EXERCISE SET:
- 1) In the patch review thread on bpf_link support for sk_msg and sk_skb programs, what single link type name is proposed in place of BPF_LINK_TYPE_SK_MSG and BPF_LINK_TYPE_SK_SKB?
- 2) Write the next part of the patch review thread on bpf_link support for sk_msg and sk_skb programs, picking up after its final line.

SOURCE DOCUMENT:
Re: [PATCH bpf-next v2 1/6] bpf: Add bpf_link support for sk_msg and sk_skb progs

Andrii Nakryiko <andrii.nakryiko@xxxxxxxxx> · Fri, 22 Mar 2024 13:16:33 -0700

On Fri, Mar 22, 2024 at 12:18 PM Yonghong Song <yonghong.song@xxxxxxxxx> wrote:
>
>
> On 3/22/24 11:45 AM, Andrii Nakryiko wrote:
> > On Tue, Mar 19, 2024 at 10:54 AM Yonghong Song <yonghong.song@xxxxxxxxx> wrote:
> >> Add bpf_link support for sk_msg and sk_skb programs. We have an
> >> internal request to support bpf_link for sk_msg programs so user
> >> space can have a uniform handling with bpf_link based libbpf
> >> APIs. Using bpf_link based libbpf API also has a benefit which
> >> makes system robust by decoupling prog life cycle and
> >> attachment life cycle.
> >>
> >> Signed-off-by: Yonghong Song <yonghong.song@xxxxxxxxx>
> >> ---
> >>   include/linux/bpf.h            |  13 +++
> >>   include/uapi/linux/bpf.h       |  10 ++
> >>   kernel/bpf/syscall.c           |   4 +
> >>   net/core/skmsg.c               | 164 +++++++++++++++++++++++++++++++++
> >>   net/core/sock_map.c            |   6 +-
> >>   tools/include/uapi/linux/bpf.h |  10 ++
> >>   6 files changed, 203 insertions(+), 4 deletions(-)
> >>
> > [...]
> >
> >> diff --git a/include/uapi/linux/bpf.h b/include/uapi/linux/bpf.h
> >> index 3c42b9f1bada..c5506cfca4f8 100644
> >> --- a/include/uapi/linux/bpf.h
> >> +++ b/include/uapi/linux/bpf.h
> >> @@ -1135,6 +1135,8 @@ enum bpf_link_type {
> >>          BPF_LINK_TYPE_TCX = 11,
> >>          BPF_LINK_TYPE_UPROBE_MULTI = 12,
> >>          BPF_LINK_TYPE_NETKIT = 13,
> >> +       BPF_LINK_TYPE_SK_MSG = 14,
> >> +       BPF_LINK_TYPE_SK_SKB = 15,
> > they are both "sockmap attachments", so maybe we should just have
> > something like BPF_LINK_TYPE_SOCKMAP ?
>
> Yes, we could do this. Basically it represents all programs
> which can be attached to sockmap.

DATA SEGMENT:
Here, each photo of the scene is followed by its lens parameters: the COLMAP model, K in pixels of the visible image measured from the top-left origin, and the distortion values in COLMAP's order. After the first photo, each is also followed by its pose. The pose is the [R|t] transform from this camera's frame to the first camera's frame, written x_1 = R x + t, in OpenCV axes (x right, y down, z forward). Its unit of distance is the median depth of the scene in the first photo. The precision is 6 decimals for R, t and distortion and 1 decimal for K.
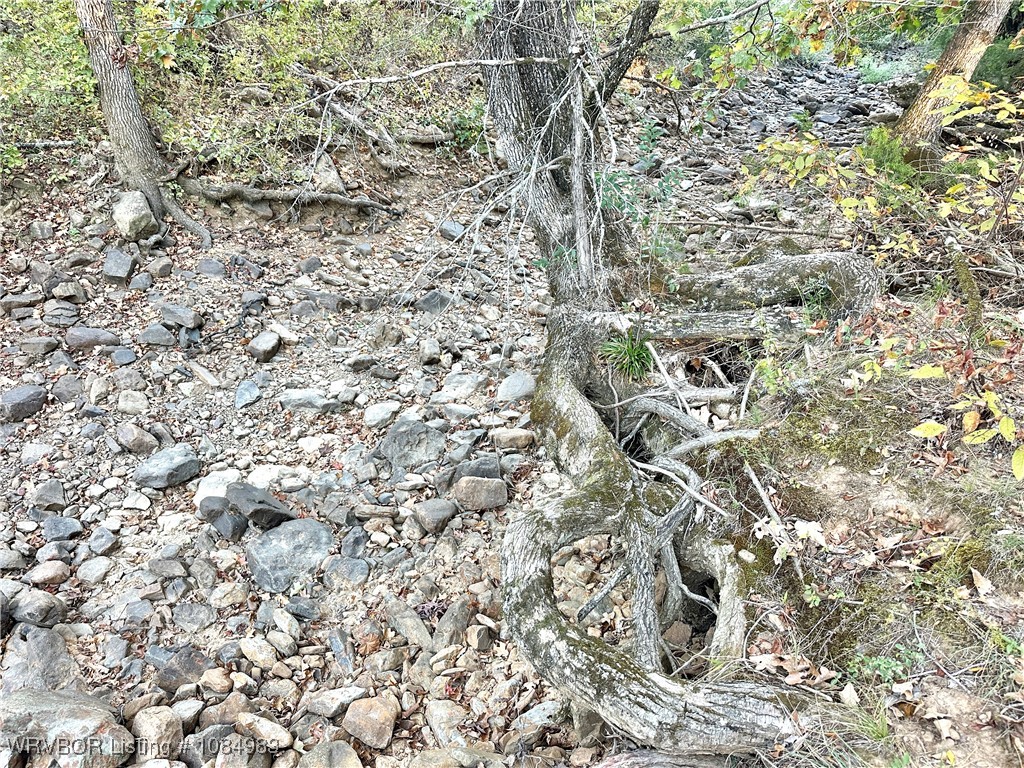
lens RADIAL K [[714.9, 0, 512.4], [0, 714.9, 385.1], [0, 0, 1]] dist [0.000099, -0.000252]
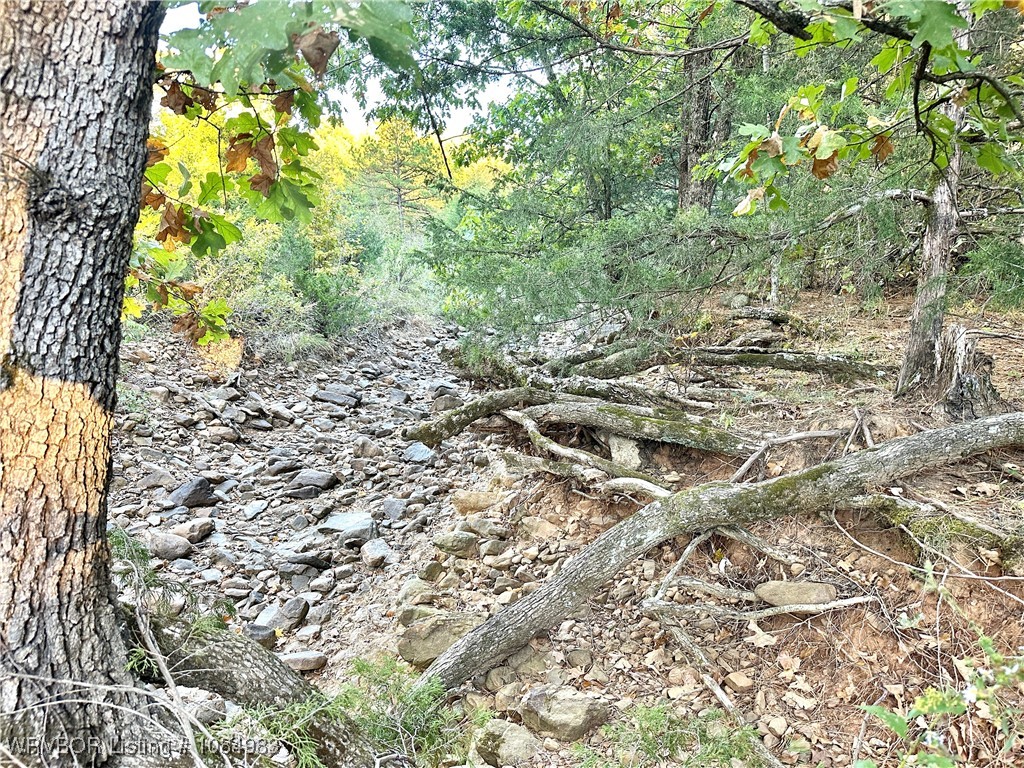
lens RADIAL K [[714.9, 0, 511.6], [0, 714.9, 383.7], [0, 0, 1]] dist [0.000099, -0.000252]
pose [[0.935122, -0.122473, 0.332487, 0.222931], [0.226506, 0.928219, -0.295136, -0.115023], [-0.272474, 0.351298, 0.895739, 0.240524]]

ANSWERS BY ITEM NUMBER:
- 1) BPF_LINK_TYPE_SOCKMAP

- 2)
>
> >
> >>          __MAX_BPF_LINK_TYPE,
> >>   };
> >>
> >> @@ -6718,6 +6720,14 @@ struct bpf_link_info {
> >>                          __u32 ifindex;
> >>                          __u32 attach_type;
> >>                  } netkit;
> >> +               struct {
> >> +                       __u32 map_id;
> >> +                       __u32 attach_type;
> >> +               } skmsg;
> >> +               struct {
> >> +                       __u32 map_id;
> >> +                       __u32 attach_type;
> >> +               } skskb;
> > and then this would be also just one struct, instead of two identical
> > ones duplicated
>
> Right, we could do one with name 'sockmap'.
>
> >
> >>          };
> >>   } __attribute__((aligned(8)));
> >>
> >> diff --git a/kernel/bpf/syscall.c b/kernel/bpf/syscall.c
> >> index ae2ff73bde7e..3d13eec5a30d 100644
> >> --- a/kernel/bpf/syscall.c
> >> +++ b/kernel/bpf/syscall.c
> >> @@ -5213,6 +5213,10 @@ static int link_create(union bpf_attr *attr, bpfptr_t uattr)
> >>          case BPF_PROG_TYPE_SK_LOOKUP:
> >>                  ret = netns_bpf_link_create(attr, prog);
> >>                  break;
> >> +       case BPF_PROG_TYPE_SK_MSG:
> >> +       case BPF_PROG_TYPE_SK_SKB:
> >> +               ret = bpf_sk_msg_skb_link_create(attr, prog);
> >> +               break;
> >>   #ifdef CONFIG_NET
> >>          case BPF_PROG_TYPE_XDP:
> >>                  ret = bpf_xdp_link_attach(attr, prog);
> >> diff --git a/net/core/skmsg.c b/net/core/skmsg.c
> >> index 4d75ef9d24bf..1aa900ad54d7 100644
> >> --- a/net/core/skmsg.c
> >> +++ b/net/core/skmsg.c
> >> @@ -1256,3 +1256,167 @@ void sk_psock_stop_verdict(struct sock *sk, struct sk_psock *psock)
> >>          sk->sk_data_ready = psock->saved_data_ready;
> >>          psock->saved_data_ready = NULL;
> >>   }
> >> +
> >> +struct bpf_sk_msg_skb_link {
> >> +       struct bpf_link link;
> >> +       struct bpf_map *map;
> >> +       enum bpf_attach_type attach_type;
> >> +};
> >> +
> >> +static DEFINE_MUTEX(link_mutex);
> > maybe more specific name, sockmap_link_mutex? link_mutex sounds very generic
>
> Good idea.
>
> >
> >> +
> >> +static struct bpf_sk_msg_skb_link *bpf_sk_msg_skb_link(const struct bpf_link *link)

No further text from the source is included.